Bacaan
══════════
Subakat adalah satu dari ratusan paramedis yang sejak Gunung Kelud meningkat aktivitasnya, bertugas di lereng gunung itu. Selain di pos-pos kesehatan, paramedis itu juga stand by di lokasi pengungsian. Seperti di Balai Desa Tawang dan Balai Desa Segaran. Belum lagi yang ada di pos-pos kesehatan milik lembaga lain yang tersebar secara sporadis di perkampungan warga. Selain melayani penduduk yang masih bertahan di lereng gunung Kelud, paramedis juga mengurus 5000-an lebih pengungsi.

Menjadi paramedis yang bertugas di wilayah berbahaya memang bukan hal mudah. Dokter Kukuh Pandu Bhirowo anggota Seacrh and Rescue (SAR) HM. Sampoerna yang saat ini bertugas di lapangan Desa Ngancar, 15 KM dari puncak Gunung Kelud mengatakan pekerjaan sukarelawan adalah panggilan. Bila dokter tidak memiliki panggilan semacam itu, bisa dipastikan tidak berminat untuk bergabung.

“Tidak semua dokter berminat menjadi sukarelawan, mungkin tidak ada panggilan, mungkin juga nggak tahu caranya,” kata Kukuh pada The Jakarta Post, Selasa (23/10) ini. Kukuh sendiri sudah hampir empat tahun bergabung dengan SAR tempatnya bernaung. Berbagai daerah berbahaya pun di datanginya. Seperti Nangroe Atjeh Darussalam (NAD) beberapa saat setelah Tsunami menerjang, tanang longsor di Jember, Jawa Timur, gempa di Jogjakarta, tsunami Pangandaran dan Gunung Kelud.

Kukuh menceritakan, sebelum bertugas sebagai sukarelawan, dirinya terlebih dahulu mengikuti kursus Advance Traumatic Live Support (ATLS) di Surabaya. Dalam pelatihan bersertivikat sebuah lembaga dari AS itu, para paramedis dilatih bagaimana menjadi sukarelawan medis di daerah bencana. “Banyak hal yang saya pelajari dalam pelatihan itu, salah satunya melakukan sistem triase,” katanya.

Sistem triase atau penyaringan korban bencana digunakan untuk menangani korban bencana. Sistem ini secara sederhana memisahkan pasien berdasarkan kondisinya. “Biasanya, korban yang memiliki kemungkinan hidup lebih banyak, terlebih dahulu dinomorsatukan, hanya saja, bila kita memilki peralatan yang memungkinnan, malah dibalik, korban paling parah justru didahulukan,” katanya.
══════════
Bahan yang Disediakan
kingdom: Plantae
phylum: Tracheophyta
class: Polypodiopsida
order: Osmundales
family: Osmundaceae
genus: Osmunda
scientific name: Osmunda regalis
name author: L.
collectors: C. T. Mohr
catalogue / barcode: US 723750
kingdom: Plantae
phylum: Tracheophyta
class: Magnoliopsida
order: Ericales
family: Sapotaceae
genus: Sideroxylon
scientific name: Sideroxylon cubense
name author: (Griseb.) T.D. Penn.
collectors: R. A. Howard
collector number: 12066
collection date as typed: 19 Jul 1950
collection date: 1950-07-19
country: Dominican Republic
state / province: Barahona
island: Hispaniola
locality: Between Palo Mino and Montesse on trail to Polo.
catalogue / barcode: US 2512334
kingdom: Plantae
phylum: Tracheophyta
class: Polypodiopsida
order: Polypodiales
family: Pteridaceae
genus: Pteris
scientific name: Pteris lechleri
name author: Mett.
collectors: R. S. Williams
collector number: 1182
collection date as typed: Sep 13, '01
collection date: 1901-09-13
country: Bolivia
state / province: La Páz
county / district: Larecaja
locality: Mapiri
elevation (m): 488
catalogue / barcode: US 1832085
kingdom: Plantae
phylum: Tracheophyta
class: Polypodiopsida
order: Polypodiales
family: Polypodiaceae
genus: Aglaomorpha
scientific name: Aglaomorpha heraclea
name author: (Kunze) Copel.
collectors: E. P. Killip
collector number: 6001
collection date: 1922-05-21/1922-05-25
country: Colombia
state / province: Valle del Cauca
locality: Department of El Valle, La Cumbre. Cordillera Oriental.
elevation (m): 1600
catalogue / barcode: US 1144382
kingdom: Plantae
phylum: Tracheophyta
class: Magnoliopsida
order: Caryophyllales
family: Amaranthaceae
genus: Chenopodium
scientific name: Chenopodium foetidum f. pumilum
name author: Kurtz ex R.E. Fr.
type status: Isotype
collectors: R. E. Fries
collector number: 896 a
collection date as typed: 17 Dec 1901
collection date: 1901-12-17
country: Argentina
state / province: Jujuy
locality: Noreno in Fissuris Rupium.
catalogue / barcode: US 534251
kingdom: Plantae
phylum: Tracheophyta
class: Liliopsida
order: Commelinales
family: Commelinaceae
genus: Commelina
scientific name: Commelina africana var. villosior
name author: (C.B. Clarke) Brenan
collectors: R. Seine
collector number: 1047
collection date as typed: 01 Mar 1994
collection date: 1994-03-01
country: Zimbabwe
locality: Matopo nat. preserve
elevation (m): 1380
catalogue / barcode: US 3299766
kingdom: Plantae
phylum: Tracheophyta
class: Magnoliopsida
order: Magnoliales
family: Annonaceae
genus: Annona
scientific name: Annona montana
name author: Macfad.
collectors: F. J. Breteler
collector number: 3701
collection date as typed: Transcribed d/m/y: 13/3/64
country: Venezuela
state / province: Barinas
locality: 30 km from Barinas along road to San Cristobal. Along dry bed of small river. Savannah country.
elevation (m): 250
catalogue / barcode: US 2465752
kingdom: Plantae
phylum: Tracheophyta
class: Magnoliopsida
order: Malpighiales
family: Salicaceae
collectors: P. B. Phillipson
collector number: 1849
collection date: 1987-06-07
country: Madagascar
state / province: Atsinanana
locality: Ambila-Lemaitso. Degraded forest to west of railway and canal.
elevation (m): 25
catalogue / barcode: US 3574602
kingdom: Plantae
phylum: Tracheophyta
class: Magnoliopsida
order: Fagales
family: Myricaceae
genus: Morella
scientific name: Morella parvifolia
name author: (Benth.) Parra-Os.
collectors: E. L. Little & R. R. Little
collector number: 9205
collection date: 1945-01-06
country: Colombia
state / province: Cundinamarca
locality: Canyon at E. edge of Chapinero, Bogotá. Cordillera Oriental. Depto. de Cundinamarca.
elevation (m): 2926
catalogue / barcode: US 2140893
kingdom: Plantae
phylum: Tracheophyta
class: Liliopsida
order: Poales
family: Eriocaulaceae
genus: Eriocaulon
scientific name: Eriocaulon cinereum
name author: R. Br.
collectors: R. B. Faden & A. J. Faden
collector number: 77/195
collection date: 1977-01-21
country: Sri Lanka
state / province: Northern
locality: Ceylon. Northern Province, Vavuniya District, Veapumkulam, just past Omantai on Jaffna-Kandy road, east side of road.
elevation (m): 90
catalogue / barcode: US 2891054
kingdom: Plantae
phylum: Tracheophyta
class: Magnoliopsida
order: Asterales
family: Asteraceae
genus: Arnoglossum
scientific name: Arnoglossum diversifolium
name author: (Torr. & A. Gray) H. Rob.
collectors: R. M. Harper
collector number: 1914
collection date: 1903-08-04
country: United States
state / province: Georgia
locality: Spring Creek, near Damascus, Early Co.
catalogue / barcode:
══════════
Yang Diharapkan
Tentukan apakah setiap pernyataan berikut sesuai dengan bacaan tentang paramedis di Gunung Kelud, lalu jawab ya atau tidak dengan kutipan persis dari bacaan yang menjadi penentunya. 1. Kukuh bertugas di Desa Ngancar, 15 km dari puncak Gunung Kelud. 2. Kukuh mengikuti kursus ATLS di Jakarta. 3. Paramedis hanya bertugas di pos-pos kesehatan. Baris-baris data di atas merupakan bahan tersendiri yang terpisah dari bacaan.

Jawaban
1. Ya: "yang saat ini bertugas di lapangan Desa Ngancar, 15 KM dari puncak Gunung Kelud"
2. Tidak: "mengikuti kursus Advance Traumatic Live Support (ATLS) di Surabaya"
3. Tidak: "Selain di pos-pos kesehatan, paramedis itu juga stand by di lokasi pengungsian."